(Minor update Dec. 29, 2020: Added the ability to optionally accept leading zeros in some M commands, so the script should now recognize M03, M05, M06 as equivalent to M3, M5, M6.)
The attachment is a Perl script designed to take g-code produced by Carbide Create or other programs that can only output in the grbl dialect and transform it into something usable by the Snapmaker2. (I’ll put it on GitHub or Heptapod or somewhere eventually.)
Be warned that this is a very early-stage prototype! It has been tested on one file containing a limited set of commands only! (Luban seemed to understand the output, though, so it should be processing the basic G0/G1/M3/M5 commands needed for CNC somewhat correctly.)
Right now what this thing needs is testing. Throw your grbl at it, watch to see if it complains about “Unknown command [foo]”, import the results into Luban (or a more sophisticated simulator, if you have one), and see if the toolpath makes sense.

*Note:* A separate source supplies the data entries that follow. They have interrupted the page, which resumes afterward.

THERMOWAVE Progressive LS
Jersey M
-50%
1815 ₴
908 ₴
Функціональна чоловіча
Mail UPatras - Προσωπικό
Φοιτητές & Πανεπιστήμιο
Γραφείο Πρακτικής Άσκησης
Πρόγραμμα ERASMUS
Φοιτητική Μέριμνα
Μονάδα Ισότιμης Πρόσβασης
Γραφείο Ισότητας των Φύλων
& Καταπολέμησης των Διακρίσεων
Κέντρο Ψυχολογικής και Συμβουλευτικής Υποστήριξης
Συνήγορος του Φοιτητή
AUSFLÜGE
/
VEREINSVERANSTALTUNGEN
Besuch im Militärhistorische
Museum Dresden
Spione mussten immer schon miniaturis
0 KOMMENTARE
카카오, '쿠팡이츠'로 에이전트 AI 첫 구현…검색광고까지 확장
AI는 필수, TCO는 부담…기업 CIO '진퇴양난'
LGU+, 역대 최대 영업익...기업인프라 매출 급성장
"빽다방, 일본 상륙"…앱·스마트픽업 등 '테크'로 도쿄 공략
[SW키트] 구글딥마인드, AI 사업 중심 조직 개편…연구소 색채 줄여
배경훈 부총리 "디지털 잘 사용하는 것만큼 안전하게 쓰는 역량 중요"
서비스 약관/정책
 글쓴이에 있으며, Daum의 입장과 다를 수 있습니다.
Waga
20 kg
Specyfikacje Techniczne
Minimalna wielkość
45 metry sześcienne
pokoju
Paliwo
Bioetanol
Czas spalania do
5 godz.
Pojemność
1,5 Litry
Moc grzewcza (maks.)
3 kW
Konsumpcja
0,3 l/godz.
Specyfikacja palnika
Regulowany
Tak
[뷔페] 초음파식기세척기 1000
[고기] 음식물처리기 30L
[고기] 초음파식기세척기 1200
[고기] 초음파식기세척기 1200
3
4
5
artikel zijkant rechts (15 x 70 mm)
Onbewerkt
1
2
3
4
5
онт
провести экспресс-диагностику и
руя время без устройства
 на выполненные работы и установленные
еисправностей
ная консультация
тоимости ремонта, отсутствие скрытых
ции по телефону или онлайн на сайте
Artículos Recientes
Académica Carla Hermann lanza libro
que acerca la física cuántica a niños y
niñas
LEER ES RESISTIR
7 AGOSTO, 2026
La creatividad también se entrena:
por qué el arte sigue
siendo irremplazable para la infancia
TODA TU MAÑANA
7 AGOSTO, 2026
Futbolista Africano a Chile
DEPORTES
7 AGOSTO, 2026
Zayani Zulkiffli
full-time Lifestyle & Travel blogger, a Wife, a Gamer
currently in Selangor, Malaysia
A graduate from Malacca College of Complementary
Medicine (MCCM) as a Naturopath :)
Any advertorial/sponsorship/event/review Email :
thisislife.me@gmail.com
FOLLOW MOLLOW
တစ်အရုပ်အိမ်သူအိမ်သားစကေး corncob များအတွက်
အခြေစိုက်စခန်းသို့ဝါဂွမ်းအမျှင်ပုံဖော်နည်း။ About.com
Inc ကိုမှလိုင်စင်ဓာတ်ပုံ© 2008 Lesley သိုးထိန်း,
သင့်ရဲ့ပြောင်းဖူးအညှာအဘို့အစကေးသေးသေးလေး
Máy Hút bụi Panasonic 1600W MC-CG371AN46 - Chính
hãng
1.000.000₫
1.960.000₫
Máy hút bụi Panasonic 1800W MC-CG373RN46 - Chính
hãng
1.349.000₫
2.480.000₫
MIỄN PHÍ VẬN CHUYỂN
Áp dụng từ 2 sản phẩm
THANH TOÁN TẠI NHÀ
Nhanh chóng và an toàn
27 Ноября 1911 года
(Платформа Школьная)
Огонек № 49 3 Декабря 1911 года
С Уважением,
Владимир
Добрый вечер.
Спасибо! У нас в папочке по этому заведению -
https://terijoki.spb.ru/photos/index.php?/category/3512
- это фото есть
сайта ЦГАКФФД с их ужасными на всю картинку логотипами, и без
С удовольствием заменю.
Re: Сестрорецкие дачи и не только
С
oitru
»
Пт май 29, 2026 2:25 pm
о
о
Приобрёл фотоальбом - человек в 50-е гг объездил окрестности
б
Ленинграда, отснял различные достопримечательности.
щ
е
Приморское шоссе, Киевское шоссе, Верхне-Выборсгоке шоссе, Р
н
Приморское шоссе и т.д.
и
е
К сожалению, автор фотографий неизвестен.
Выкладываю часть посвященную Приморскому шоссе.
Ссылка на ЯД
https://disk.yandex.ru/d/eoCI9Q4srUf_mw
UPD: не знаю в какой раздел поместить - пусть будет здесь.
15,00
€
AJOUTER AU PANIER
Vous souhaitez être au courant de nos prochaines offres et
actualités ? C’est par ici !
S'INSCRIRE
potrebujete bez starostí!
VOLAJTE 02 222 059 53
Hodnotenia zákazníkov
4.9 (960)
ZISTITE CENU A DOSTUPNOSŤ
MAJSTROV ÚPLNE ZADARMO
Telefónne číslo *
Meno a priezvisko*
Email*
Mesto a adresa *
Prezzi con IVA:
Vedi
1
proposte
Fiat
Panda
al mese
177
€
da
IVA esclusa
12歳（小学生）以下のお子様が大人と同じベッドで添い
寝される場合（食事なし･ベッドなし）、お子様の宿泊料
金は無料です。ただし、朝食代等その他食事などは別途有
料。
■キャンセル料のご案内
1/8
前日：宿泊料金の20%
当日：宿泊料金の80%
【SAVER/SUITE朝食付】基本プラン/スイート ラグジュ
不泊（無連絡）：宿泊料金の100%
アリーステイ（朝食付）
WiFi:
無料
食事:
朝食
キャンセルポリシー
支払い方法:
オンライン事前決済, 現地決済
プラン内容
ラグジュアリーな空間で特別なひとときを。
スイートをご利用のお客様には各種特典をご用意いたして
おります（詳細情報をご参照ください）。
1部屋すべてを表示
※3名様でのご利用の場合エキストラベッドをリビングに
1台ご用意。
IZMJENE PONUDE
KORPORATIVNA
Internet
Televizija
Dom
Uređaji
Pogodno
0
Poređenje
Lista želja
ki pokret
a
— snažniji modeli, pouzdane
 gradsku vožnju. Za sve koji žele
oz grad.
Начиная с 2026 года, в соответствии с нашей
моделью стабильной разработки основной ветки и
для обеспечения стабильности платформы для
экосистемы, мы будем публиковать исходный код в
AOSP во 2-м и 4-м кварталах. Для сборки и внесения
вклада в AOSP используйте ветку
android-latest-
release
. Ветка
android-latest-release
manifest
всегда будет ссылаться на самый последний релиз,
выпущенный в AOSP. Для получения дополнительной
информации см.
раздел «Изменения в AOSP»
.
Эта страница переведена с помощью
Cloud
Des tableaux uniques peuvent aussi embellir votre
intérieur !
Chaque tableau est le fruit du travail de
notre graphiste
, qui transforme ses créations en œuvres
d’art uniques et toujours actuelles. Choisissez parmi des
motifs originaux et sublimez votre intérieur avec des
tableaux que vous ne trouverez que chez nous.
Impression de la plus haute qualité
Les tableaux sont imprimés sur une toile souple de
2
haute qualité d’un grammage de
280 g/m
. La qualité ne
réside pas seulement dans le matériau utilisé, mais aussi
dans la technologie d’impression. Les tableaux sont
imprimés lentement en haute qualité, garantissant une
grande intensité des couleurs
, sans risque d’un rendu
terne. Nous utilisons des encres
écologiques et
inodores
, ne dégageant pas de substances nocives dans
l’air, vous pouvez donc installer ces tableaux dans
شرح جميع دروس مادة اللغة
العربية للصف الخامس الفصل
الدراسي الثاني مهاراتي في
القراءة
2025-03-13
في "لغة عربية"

In order to test this, you will need a Perl interpreter. Mac OSX and Linux should have one preinstalled; for Windows, you’ll need Strawberry Perl (ActiveState Perl should also work if you already have it installed for some reason). I can’t be absolutely certain this will work on Windows as-is—Perl is perfectly portable 90% of the time, and trips over its own feet the other 10%. If it fails to run for you (or produces output with messed-up linebreaks), tell me, and I’ll see if I can sort it out.
Usage: perl grbltomarlin.pl [grbl file]
The output will automatically go to a file called [grblfile].marlin.cnc
grbltomarlin.zip (1.9 KB)
(Not how I expected to be spending my Saturday afternoon. Oh, well.)